> [PASSAGE PROVIDED]:

--- START ---

2006 Indian Super Cup
- Event: 2006 Indian Super Cup
| Mahindra United | East Bengal |
| 1 | 2 |
- Date: 27 May 2006
- Venue: Cooperage Ground, Mumbai
- Referee: S Suresh (Tamil Nadu)
- Attendance: 5,000 (est.)

= 2006 Indian Super Cup =

The 2006 Indian Super Cup was the 6th Indian Super Cup, an annual football match contested by the winners of the previous season's National Football League and Federation Cup competitions. However, since Mahindra United won both the 2005–06 National Football League and the 2005 Indian Federation Cup, the match was between Mahindra United and East Bengal (runner's up of the 2005–06 National Football League), with East Bengal winning 2-1 to clinch their second Super Cup title. The match was played at Cooperage Ground, Mumbai, on 27 May 2006.

==Summary==
Mahindra United had the best ever season in their history by winning the 2005–06 National Football League and the 2005 Federation Cup. The team coached by Derrick Pereira had been one of the consistent performers throughout the season, losing just 3 matches in the entire league. East Bengal on the other hand missed out on the National League title, finishing second by five points. Coached by Belgian manager Philippe De Ridder, East Bengal wanted to end the season on a high.

Mahindra United fielded a strong lineup, wanting to complete the hat-trick of trophies for the season with Yusif Yakubu and Jose Ramirez Barreto both starting upfront. However, Belgian coach Philippe De Ridder had made other plans as East Bengal dominated the proceedings and won the game by 2-1. Nigerian attacker Guy Ndem Herve opened the scoring with a header off Alvito D'Cunha's corner in the 23rd minute and just 10 minutes later, Alvito scored directly from the corner to put East Bengal two nil ahead. The defensive pairing of Guy Mertial and Muttah Suresh with Sashti Duley as right-back did their job perfectly to stop the dangerous duo of Yakubu and Barreto. Yakubu did reduce the margin in the second half but it was a mere consolation as East Bengal went on to lift their second Indian Super Cup title.

--- END ---

> [RECORDED DATA]:

--- START ---

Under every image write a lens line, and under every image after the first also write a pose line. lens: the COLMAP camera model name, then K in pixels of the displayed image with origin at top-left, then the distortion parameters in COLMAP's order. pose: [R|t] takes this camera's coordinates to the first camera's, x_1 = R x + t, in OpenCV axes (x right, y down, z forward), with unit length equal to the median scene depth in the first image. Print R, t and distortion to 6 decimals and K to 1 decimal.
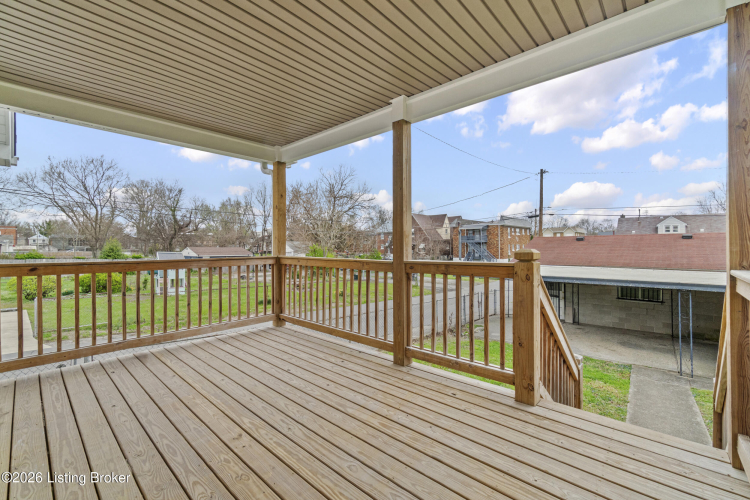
lens RADIAL K [[328.2, 0, 369.4], [0, 328.2, 248.1], [0, 0, 1]] dist [0.000770, 0.000080]
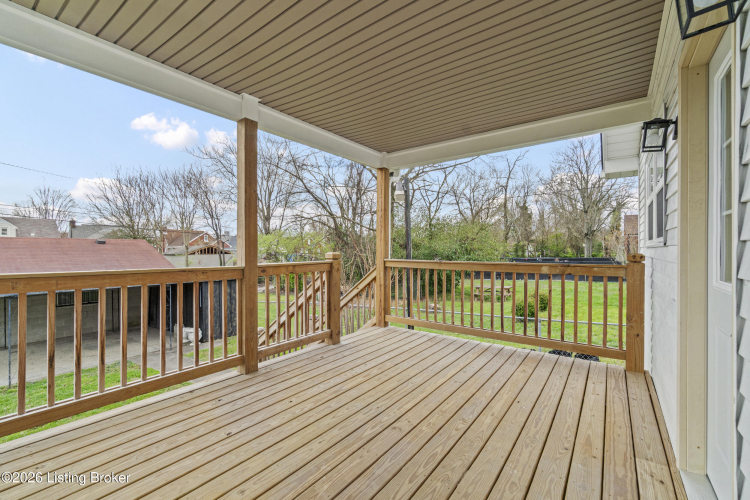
lens RADIAL K [[329.5, 0, 375.0], [0, 329.5, 250.0], [0, 0, 1]] dist [-0.000168, -0.000013]
pose [[-0.134332, 0.007240, 0.990910, -1.058372], [0.000517, 0.999974, -0.007236, 0.002204], [-0.990936, -0.000460, -0.134333, 0.883447]]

--- END ---

> [WHAT TO WORK ON]:
(1) In the 2006 Indian Super Cup article above the listing, reproduce the passage from "The 2006 Indian" to "27 May 2006.".
(2) Translate this sentence from the 2006 Indian Super Cup article into Spanish: "The match was played at Cooperage Ground, Mumbai, on 27 May 2006."
(3) According to the 2006 Indian Super Cup article, by how many points did East Bengal finish second in the National League?

> [SOLUTIONS IN ORDER]:
(1)
The 2006 Indian Super Cup was the 6th Indian Super Cup, an annual football match contested by the winners of the previous season's National Football League and Federation Cup competitions. However, since Mahindra United won both the 2005–06 National Football League and the 2005 Indian Federation Cup, the match was between Mahindra United and East Bengal (runner's up of the 2005–06 National Football League), with East Bengal winning 2-1 to clinch their second Super Cup title. The match was played at Cooperage Ground, Mumbai, on 27 May 2006.

(2) El partido se disputó en el Cooperage Ground, Mumbai, el 27 de mayo de 2006.

(3) Five points.